Victims of Assault Share Their Stories


Chelsea Heath

Cassidy Bartolo, Staff Writer

          Students opened their ears for the “Domestic Violence, Sexual Assault and Human Trafficking Event” at the Learning Resource Center quad on Feb. 21. Mark Malebranche, community health nurse adjunct, put together the event to promote awareness of these social issues with the help of local organizations like Children of the Immaculate Heart, Center of Community Solutions and Southern Indian Health Council. 

          Jenna Christakis, office manager at Immaculate Heart, stated that San Diego is of the FBI’s 13 most trafficked cities in the country, with Mission Valley being the “hot spot” for people to get picked up into trafficking. Gangs made an estimated $800 million in sales each year in San Diego in the sales of the underground sex economy. “We want to give them something they haven’t felt and surround them with people who care about their well being,” Christakis said.

         Christaki said that young individuals need to always keep their guard up, especially with online dating, as traffickers look to groom you into gaining their trust.   

          All the organizations presented tables with information and a safe space for students to seek advice, information and awareness of the things happening in their community and potentially in their life. Malebranche said, “we want to see students gain the knowledge to help others.”

          Malebranche played a “Tea and Consent” video on replay throughout the event for students to learn about consent and the rights individuals have to their bodies with the examples of offering and making someone tea. The video showed students that at any time one may withdraw their consent and if the person is unable to give consent to sex or other related activities then no sexual action should be taken.

          Renuka Zellars with the Immaculate Heart and Talia McGuire- Haywood with the Southern Indian Health Council told their stories about breaking out as a human trafficked labor slave and abusive domestic relationships. Zellars first spoke out about her long history being trafficked from India to the United States only six months ago, where she now openly tells her story to others for inspiration about life after being trafficked.

          The Southern Indian Health Council primarily focuses on services for Native American individuals but they extend to anyone seeking help and more information. McGuire-Haywood mentioned that their main goal is to spread the message of importance of healthy relationships and communication to all. She stated, “I hope to get closer to the younger generation and help them understand consent, respect and the power of control,”.

         Mesa student, Sabrina Davidson, 30, was taking in the event and its offerings as she described the subject as “sensitive but the students need to know this.” Davidson added, “we should practice peaceful relationships and be more mindful.

          Community Solutions offers support, hotlines and counseling to many diverse members of society like the LGBTQ community, domestic violence victims and sexual assault victims while working closely with the justice system to provide these victims the encouragement they deserve.
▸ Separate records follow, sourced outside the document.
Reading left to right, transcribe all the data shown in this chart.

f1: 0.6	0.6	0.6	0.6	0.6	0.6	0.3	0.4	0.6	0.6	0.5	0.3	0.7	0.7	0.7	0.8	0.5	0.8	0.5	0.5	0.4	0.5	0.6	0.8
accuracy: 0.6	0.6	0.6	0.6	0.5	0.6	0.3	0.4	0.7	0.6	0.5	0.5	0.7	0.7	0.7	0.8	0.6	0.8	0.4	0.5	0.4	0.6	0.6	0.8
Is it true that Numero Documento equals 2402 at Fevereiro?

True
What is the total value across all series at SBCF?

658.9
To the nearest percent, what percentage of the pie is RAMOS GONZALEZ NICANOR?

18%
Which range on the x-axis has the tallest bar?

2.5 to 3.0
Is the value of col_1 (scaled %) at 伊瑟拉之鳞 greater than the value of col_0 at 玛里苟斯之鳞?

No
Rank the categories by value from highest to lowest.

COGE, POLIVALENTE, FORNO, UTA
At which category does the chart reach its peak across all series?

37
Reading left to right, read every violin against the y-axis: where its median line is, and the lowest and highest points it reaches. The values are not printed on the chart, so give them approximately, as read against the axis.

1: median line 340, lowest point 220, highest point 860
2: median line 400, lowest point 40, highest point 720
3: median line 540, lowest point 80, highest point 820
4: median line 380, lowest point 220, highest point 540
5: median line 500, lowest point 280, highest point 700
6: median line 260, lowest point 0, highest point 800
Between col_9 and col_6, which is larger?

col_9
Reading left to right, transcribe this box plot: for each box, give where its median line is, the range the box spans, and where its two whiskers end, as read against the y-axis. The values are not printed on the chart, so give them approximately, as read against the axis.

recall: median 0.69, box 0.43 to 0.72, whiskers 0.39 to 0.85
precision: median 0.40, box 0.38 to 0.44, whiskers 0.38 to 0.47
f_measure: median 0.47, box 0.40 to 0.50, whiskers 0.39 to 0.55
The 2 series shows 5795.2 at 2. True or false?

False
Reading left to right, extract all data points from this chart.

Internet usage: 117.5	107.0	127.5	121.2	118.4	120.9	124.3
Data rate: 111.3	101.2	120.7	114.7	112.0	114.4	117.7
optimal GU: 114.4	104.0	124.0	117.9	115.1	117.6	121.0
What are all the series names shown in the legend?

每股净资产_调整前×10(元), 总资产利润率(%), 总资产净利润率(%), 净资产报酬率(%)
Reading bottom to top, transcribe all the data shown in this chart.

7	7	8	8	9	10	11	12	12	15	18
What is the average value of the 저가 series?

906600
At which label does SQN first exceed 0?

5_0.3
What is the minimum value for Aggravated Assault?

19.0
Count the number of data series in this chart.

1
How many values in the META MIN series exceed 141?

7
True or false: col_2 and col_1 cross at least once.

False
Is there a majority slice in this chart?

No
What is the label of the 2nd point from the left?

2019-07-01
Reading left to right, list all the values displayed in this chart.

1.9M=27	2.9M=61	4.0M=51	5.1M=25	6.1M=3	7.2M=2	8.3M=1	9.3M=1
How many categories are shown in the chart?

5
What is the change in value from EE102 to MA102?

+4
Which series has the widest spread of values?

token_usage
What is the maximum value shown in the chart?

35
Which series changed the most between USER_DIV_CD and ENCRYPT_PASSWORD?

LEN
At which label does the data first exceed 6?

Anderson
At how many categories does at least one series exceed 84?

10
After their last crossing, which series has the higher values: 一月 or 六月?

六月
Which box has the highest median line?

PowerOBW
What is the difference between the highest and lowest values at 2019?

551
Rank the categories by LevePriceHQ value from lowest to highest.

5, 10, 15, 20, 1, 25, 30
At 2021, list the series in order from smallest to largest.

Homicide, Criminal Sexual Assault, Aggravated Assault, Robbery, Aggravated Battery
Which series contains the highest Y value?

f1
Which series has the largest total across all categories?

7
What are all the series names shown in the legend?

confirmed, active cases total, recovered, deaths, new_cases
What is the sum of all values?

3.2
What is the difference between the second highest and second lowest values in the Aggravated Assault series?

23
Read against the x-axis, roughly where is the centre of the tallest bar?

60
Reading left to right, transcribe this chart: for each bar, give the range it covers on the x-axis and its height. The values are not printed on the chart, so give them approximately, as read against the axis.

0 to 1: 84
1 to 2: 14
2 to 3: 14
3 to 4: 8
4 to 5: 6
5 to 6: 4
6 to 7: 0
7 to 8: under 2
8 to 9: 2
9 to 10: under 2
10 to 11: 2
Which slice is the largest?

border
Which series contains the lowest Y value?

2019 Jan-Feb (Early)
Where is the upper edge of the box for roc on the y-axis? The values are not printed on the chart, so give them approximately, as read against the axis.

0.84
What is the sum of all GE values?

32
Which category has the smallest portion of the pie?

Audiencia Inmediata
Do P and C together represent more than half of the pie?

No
Immaculate Heart advertised their upcoming achievement of opening a home in North County late summer of 2018 to bringing in six girls at a time to provide special counseling and needs for victims, proper education and group work and other amenities to give them the platform the build a new life.  

          McGuire-Haywood said, “being busy at work is scary because it means a lot of women are in need of help, but it’s a good thing because they are here seeking the help they deserve.”